As the NFL free agent frenzy is set to begin in a matter of days, brain trusts league-wide are prepared to bust out the checkbooks and throw exorbitant amounts of dough at players who, more or less, won’t live up to the amount of zeroes and probably won’t see the lifespan of the fine print. This isn’t, and never has been, the Pittsburgh Steelers preferred path, as they choose to build the team through the draft. The results should speak for themselves, as since 2000 they’ve advanced to three Super Bowls, capturing two Lombardi Trophies, with only one losing season. Only one other team can say the same, and that’s the freshly minted Super Bowl champion New England Patriots.

It’s no coincidence that in that same year, Kevin Colbert was hired as the director of football operations and has since taken over as general manager.

“The standard is you want to be able to compete for a championship every year and by that the expectation is to make the playoffs every season,” Colbert said recently in an interview with Forbes. “The ownership understands that the chances of you sustaining that from year to year for 15 years is difficult, but that’s the standard and they understand there’s going to be a blip here and there.”

The only blip occurred during the 2003 season, where the team’s 6-10 record landed it the 11th overall pick in the 2004 NFL Draft, and they used that on franchise quarterback and cornerstone Ben Roethlisberger.

Stability is and always has been big with the Rooney family, and one need look no further for evidence than the amount of coaches the team has seen since 1969, and that’s three.

“They maintain the same standards throughout,” Colbert said of the Rooneys. “People like myself, who join at whatever point we do, or Coach Bill Cowher or Coach Mike Tomlin, we join into the organization. You may lend your own individual ideas and philosophies, but as a whole the organizational philosophy has been there and you’re just fortunate enough to join in for however long you do.”

Colbert has been the steady hand that’s guided the ship though, replenishing the depth chart shelves time and again. Although not often mentioned among the Ted Thompson’s or Ozzie Newsome’s when it comes to the NFL general manager hierarchy, his results speak for themselves. Look at their first round draft hits since he has taken the reigns; Plaxico Burress, Casey Hampton, Troy Polamalu, Roethlisberger, Heath Miller, Lawrence Timmons, and Maurkice Pouncey, just to name a few.

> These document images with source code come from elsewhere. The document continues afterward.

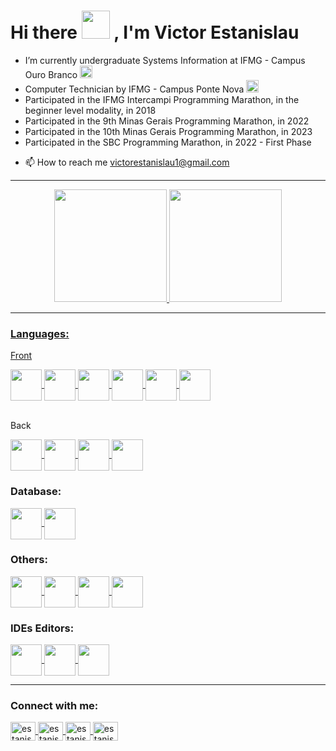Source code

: <h1>Hi there
  <a><img src="https://cdn.discordapp.com/emojis/852645001079029881.gif?v=1" width="45" height="45"/></a>
  , I'm Victor Estanislau
</h1>
<p>
<ul>
   <li>
      I’m currently undergraduate Systems Information at IFMG - Campus Ouro Branco <a><img src="https://cdn.discordapp.com/emojis/851604969501360138.png?v=1" width="20" height="20"/></a>
  </li>
  <li>
    Computer Technician by IFMG - Campus Ponte Nova <a><img src="https://cdn.discordapp.com/emojis/851604969501360138.png?v=1" width="20" height="20"/></a>
  </li>
  </li>
    <li>
     Participated in the IFMG Intercampi Programming Marathon, in the beginner level modality, in 2018
  </li>
  <li>
     Participated in the 9th Minas Gerais Programming Marathon, in 2022
  </li>
  <li>
     Participated in the 10th Minas Gerais Programming Marathon, in 2023
  </li>
  <li>
     Participated in the SBC Programming Marathon, in 2022 - First Phase
  </li>
  <li>
  <p>
    <g-emoji class="g-emoji" alias="mailbox" fallback-src="https://github.githubassets.com/images/icons/emoji/unicode/1f4eb.png">📫</g-emoji>
    How to reach me
    <a href="mailto:victorestanislau1@gmail.com">victorestanislau1@gmail.com</a>
  </p>
</li>
</ul>
</p>
<div>
  <hr>
    <div align="center">
      <a href="https://github.com/EstanisVictor">
        <img height="180em" src="https://github-readme-stats.vercel.app/api?username=EstanisVictor&show_icons=true&theme=merko&include_all_commits=true&count_private=true"/>
      <img height="180em" src="https://github-readme-stats.vercel.app/api/top-langs/?username=EstanisVictor&layout=compact&langs_count=7&theme=merko"/>
    </div>
  <hr>
  <h3>Languages:</h3>
  
  <p>Front</p>
  <a href = "https://html.com">
    <img align="center" height="50" width="50" src="https://cdn.jsdelivr.net/gh/devicons/devicon/icons/html5/html5-plain-wordmark.svg">
  </a>
  <a href = "https://sass-lang.com">
    <img align="center" height="50" width="50" src="https://cdn.jsdelivr.net/gh/devicons/devicon/icons/sass/sass-original.svg">
  </a>
  <a href = "https://www.javascript.com">
    <img align="center" height="50" width="50" src="https://cdn.jsdelivr.net/gh/devicons/devicon/icons/javascript/javascript-original.svg">
  </a>
  <a href = "https://www.typescriptlang.org">
    <img align="center" height="50" width="50" src="https://cdn.jsdelivr.net/gh/devicons/devicon/icons/typescript/typescript-original.svg" />
  </a>
  <a href = "https://react.dev">
    <img align="center" height="50" width="50" src="https://cdn.jsdelivr.net/gh/devicons/devicon/icons/react/react-original-wordmark.svg" />
  </a>
  <a href = "https://nextjs.org">
    <img align="center" height="50" width="50" src="https://cdn.jsdelivr.net/gh/devicons/devicon/icons/nextjs/nextjs-original.svg" />
  </a>
  <br><br>
  
  <p>Back</p>
  <a href = "https://www.java.com/pt-BR/">
    <img align="center" height="50" width="50" src="https://cdn.jsdelivr.net/gh/devicons/devicon/icons/java/java-original-wordmark.svg">
  </a>
  <a href = "https://www.python.org">
    <img align="center" height="50" width="50" src="https://cdn.jsdelivr.net/gh/devicons/devicon/icons/python/python-original-wordmark.svg">
  </a>
  <a href = "https://docs.microsoft.com/pt-br/cpp/cpp/welcome-back-to-cpp-modern-cpp?view=msvc-170">
    <img align="center" height="50" width="50" src="https://cdn.jsdelivr.net/gh/devicons/devicon/icons/cplusplus/cplusplus-original.svg">
  </a>
  <a href = "https://spring.io">
    <img align="center" height="50" width="50" src="https://cdn.jsdelivr.net/gh/devicons/devicon/icons/spring/spring-original-wordmark.svg" />
  </a>
  <br>
  
  <h3>Database:</h3>
  <a href = "https://www.mysql.com">
    <img align="center" height="50" width="50" src="https://cdn.jsdelivr.net/gh/devicons/devicon/icons/mysql/mysql-original-wordmark.svg">
  </a>
  <a href = "https://www.postgresql.org">
    <img align="center" height="50" width="50" src="https://cdn.jsdelivr.net/gh/devicons/devicon/icons/postgresql/postgresql-original-wordmark.svg">
  </a>
  
  <br>
  <h3>Others:</h3>
  <a href = "https://ubuntu.com">
    <img align="center" height="50" width="50" src="https://cdn.jsdelivr.net/gh/devicons/devicon/icons/ubuntu/ubuntu-plain-wordmark.svg">
  </a>
  <a href = "https://www.linux.org">
    <img align="center" height="50" width="50" src="https://cdn.jsdelivr.net/gh/devicons/devicon/icons/linux/linux-original.svg">
  </a>
  <a href = "https://git-scm.com">
    <img align="center" height="50" width="50" src="https://cdn.jsdelivr.net/gh/devicons/devicon/icons/git/git-plain-wordmark.svg">
  </a>
  <a href = "https://docs.docker.com">
    <img align="center" height="50" width="50" src="https://cdn.jsdelivr.net/gh/devicons/devicon/icons/docker/docker-original-wordmark.svg">
  </a>
  <br>
  <h3>IDEs Editors:</h3>
  <a href = "https://www.jetbrains.com/pt-br/pycharm/download/#section=windows">
    <img align="center" height="50" width="50" src="https://cdn.jsdelivr.net/gh/devicons/devicon/icons/pycharm/pycharm-original.svg">
  </a>
  <a href = "https://code.visualstudio.com">
    <img align="center"height="50" width="50" src="https://cdn.jsdelivr.net/gh/devicons/devicon/icons/vscode/vscode-original.svg">
  </a>
  <a href = "https://www.jetbrains.com/pt-br/idea/">
    <img align="center" height="50" width="50" src="https://cdn.jsdelivr.net/gh/devicons/devicon/icons/intellij/intellij-original.svg">
  </a>
  
  <hr>
</div>
<div>
  <h3>Connect with me:</h3>  
    <a href="https://twitter.com/estanisvictor" target="blank">
    <img align="center" src="https://raw.githubusercontent.com/rahuldkjain/github-profile-readme-generator/master/src/images/icons/Social/twitter.svg" alt="estanisvictor" height="30" width="40" />
    </a>
<a href="https://linkedin.com/in/estanisvictor" target="blank">
<img align="center" src="https://raw.githubusercontent.com/rahuldkjain/github-profile-readme-generator/master/src/images/icons/Social/linked-in-alt.svg" alt="estanisvictor" height="30" width="40" />
</a>
<a href="https://www.facebook.com/victorestanislau.estanislau" target="blank">
<img align="center" src="https://raw.githubusercontent.com/rahuldkjain/github-profile-readme-generator/master/src/images/icons/Social/facebook.svg" alt="estanisvictor" height="30" width="40" />
</a>
<a href="https://instagram.com/estanisvictor" target="blank">
<img align="center" src="https://raw.githubusercontent.com/rahuldkjain/github-profile-readme-generator/master/src/images/icons/Social/instagram.svg" alt="estanisvictor" height="30" width="40" />
</a>
</div>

Of course not every draft can be a total success though, and no GM is immune to it.

“There’s no way you go into it saying, ‘We’ll take a chance here and hope,'” he said.  “No. We’re trying to do as much work as we can to make sure the picks we make have the best chance to succeed.”

He compared it to baseball, saying the ideal draft is to go 3-for-3, not 1-for-3, and for every Limas Sweed, there’s an Antonio Brown, or for every Rashard Mendenhall a Le’Veon Bell. It’s not at all a perfect science, but Colbert has far more hits than misses.

There’s more that goes into it for Colbert, more than just All-American status, or Butkus Awards or 40 times at the combine. There’s a lot of prying under rocks, and taking a look at what burns from within a player.

“The tangible football evidence, I don’t want to say it’s easy, but it’s easier than the intangibles because you can watch a film. You can time a 40 yard dash. You can measure a vertical jump,” he said. “But to really measure someone’s intelligence, character, loyalty, ability to get along, is a very difficult aspect of what we try to do.”

This has rang true the last few years, as the team has been more lenient than in the past, of willing to forgive and forget a player’s checkered past. Look no further than Mike Adams and the Ohio State debacle, or LeGarrette Blount last offseason. There are a number in this year’s draft, one in particular in talented cornerback Marcus Peters, who could be very intriguing for the team if all checks out.

“If the kid has an issue or a character concern you try to sort out and determine what are the actual facts, be it a police record or a school violation, something where you can say, ‘this happened.’ We then have to measure the risks of whether or not we feel this player can overcome those challenges,” he said.

He also noted how sometimes even the players with a spotless “Boy Scout” resume can lull you to sleep, then turn around to bite you, so extra homework needs to be done.

Which leads to the war room itself, and how all personnel decisions are made, and he’s the first to note the cohesion that’s required of himself and Tomlin to be on the same page.

“Coach Tomlin has to deal with different issues on a day-to-day basis than I do,” he said.

It would be easy for him to draft a player with a problematic past, and simply say ‘Hey, here are the keys to the car, go coach him up’ but that’s not his job, it’s Tomlin’s.

“You can’t be afraid to make suggestions or present ideas that may not challenge what you’ve done in the past, but maybe enhance what you’ve done in the past, and hope that it works.”

One thing that has worked, and been a great success the past few years is the team’s history of unearthing wide receivers from the mid-to-late rounds and helping them blossom into stars in the league. Mike Wallace, Emmanuel Sanders, and Antonio Brown? Pro-Bowlers all of them, with youngster Martavis Bryant very possibly the next one.

“There are a lot of reasons that people are successful and it’s not you,” Colbert said.  “As a successful organization it’s never one person and if you understand that, you’ll always appreciate others’ efforts going toward that common goal.”

And that common goal is the Super Bowl, with the proof in the pudding, as the team has two of them since Colbert arrived.

“You understand each other’s duty and you try to support it as best you can because you’re all fighting for one goal and that is to win the Super Bowl and nothing else.”